Step 6 — Pathway-Level Flux Aggregation

Group reactions by metabolic subsystem and compute total absolute flux per pathway — a proxy for pathway activity.

pathway_flux = {}

for rxn in model.reactions:
    subsystem = rxn.subsystem or "Unknown"
    flux_val = abs(fba_fluxes.get(rxn.id, 0.0))
    pathway_flux[subsystem] = pathway_flux.get(subsystem, 0.0) + flux_val

pathway_df = (pd.Series(pathway_flux, name="total_abs_flux")
              .sort_values(ascending=False)
              .reset_index()
              .rename(columns={"index": "subsystem"}))

pathway_df.to_csv("pathway_flux_summary.csv", index=False)

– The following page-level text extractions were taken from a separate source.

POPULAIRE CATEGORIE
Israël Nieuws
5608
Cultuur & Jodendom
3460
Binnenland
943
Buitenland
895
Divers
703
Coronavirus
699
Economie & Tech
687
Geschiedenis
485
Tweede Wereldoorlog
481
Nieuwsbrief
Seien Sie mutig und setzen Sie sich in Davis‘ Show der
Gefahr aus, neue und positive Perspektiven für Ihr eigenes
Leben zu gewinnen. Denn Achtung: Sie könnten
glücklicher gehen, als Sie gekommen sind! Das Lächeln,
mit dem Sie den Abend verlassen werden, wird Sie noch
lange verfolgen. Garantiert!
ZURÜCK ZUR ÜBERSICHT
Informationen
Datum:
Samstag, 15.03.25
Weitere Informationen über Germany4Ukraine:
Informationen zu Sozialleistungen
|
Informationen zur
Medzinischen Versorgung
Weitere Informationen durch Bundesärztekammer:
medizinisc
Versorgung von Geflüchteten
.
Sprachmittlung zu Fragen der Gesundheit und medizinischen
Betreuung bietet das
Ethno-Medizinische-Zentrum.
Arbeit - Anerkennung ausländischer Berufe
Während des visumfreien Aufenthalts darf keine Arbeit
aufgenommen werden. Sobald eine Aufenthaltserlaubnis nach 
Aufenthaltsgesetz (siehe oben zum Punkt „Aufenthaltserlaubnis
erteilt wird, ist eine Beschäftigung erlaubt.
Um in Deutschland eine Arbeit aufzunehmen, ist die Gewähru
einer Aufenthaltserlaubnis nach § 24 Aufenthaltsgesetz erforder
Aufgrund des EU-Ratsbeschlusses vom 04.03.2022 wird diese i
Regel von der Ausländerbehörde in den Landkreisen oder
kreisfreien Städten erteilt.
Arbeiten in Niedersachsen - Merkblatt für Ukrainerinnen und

# Bar chart of top 15 pathways
top15 = pathway_df.head(15)
fig, ax = plt.subplots(figsize=(10, 6))
ax.barh(top15["subsystem"][::-1], top15["total_abs_flux"][::-1],
        color="steelblue")
ax.set_xlabel("Sum of |flux| (mmol/gDW/h)")
ax.set_title("Top 15 Pathway Activities (FBA)")
fig.tight_layout()
fig.savefig("pathway_activity.pdf", dpi=300)
plt.close(fig)
print("Pathway activity chart saved.")

Step 7 — Secretion Product Prediction

Identify exchange reactions carrying positive flux (secretion) at optimal growth — these are by-products and potential products of interest.

secretion = {}

for rxn in model.exchanges:
    flux = fba_fluxes.get(rxn.id, 0.0)
    if flux > 1e-6:   # positive = secretion
        met = list(rxn.metabolites)[0]
        secretion[rxn.id] = {
            "metabolite": met.name,
            "formula": met.formula,
            "flux_mmol_gDW_h": flux,
        }

sec_df = pd.DataFrame(secretion).T.sort_values("flux_mmol_gDW_h",
                                                ascending=False)
print("\nSecreted products:")
print(sec_df.to_string())
sec_df.to_csv("secretion_profile.csv")

Key Conventions

Analysis	Lethality Threshold	Standard Reference
Single gene deletion	growth < 5% WT	Joyce & Palsson, 2006
Double gene deletion (synthetic lethal)	growth < 5% WT	Deutscher et al., 2008
Reaction deletion	growth < 5% WT	Consistent with gene deletion
PPP nutrient grid	0–20 mmol/gDW/h, 50 steps	COBRApy default
Flux sampling (OptGP)	n = 1000, thinning = 100	Megchelenbrink et al., 2014

Output File Conventions

File	Content
`gene_essentiality.csv`	Per-gene growth fraction and essentiality flag
`double_gene_essentiality.csv`	Pairwise synthetic lethality matrix
`reaction_essentiality.csv`	Per-reaction growth fraction and essentiality flag
`phenotypic_phase_plane.pdf`	2D heatmap of growth vs. two nutrients
`flux_samples.csv`	Raw 1000-sample flux matrix
`flux_sampling_violin.pdf`	Violin plot of key reaction distributions
`pathway_flux_summary.csv`	Total absolute flux per metabolic subsystem
`pathway_activity.pdf`	Bar chart of top 15 active pathways
`secretion_profile.csv`	All secreted by-products at optimal growth

Common Failure Modes

PPP returns all zeros: objective reaction ID does not match model; check model.objective.expression for correct reaction ID.
Flux sampling ACHR crashes: optgp (default) is more stable for large models; for models with >5000 reactions use processes=1 to debug.
No secretion products: model may be forced to be strictly aerobic with all carbon converted to CO2; verify exchange bounds allow secretion (ub = 1000 on exchange reactions).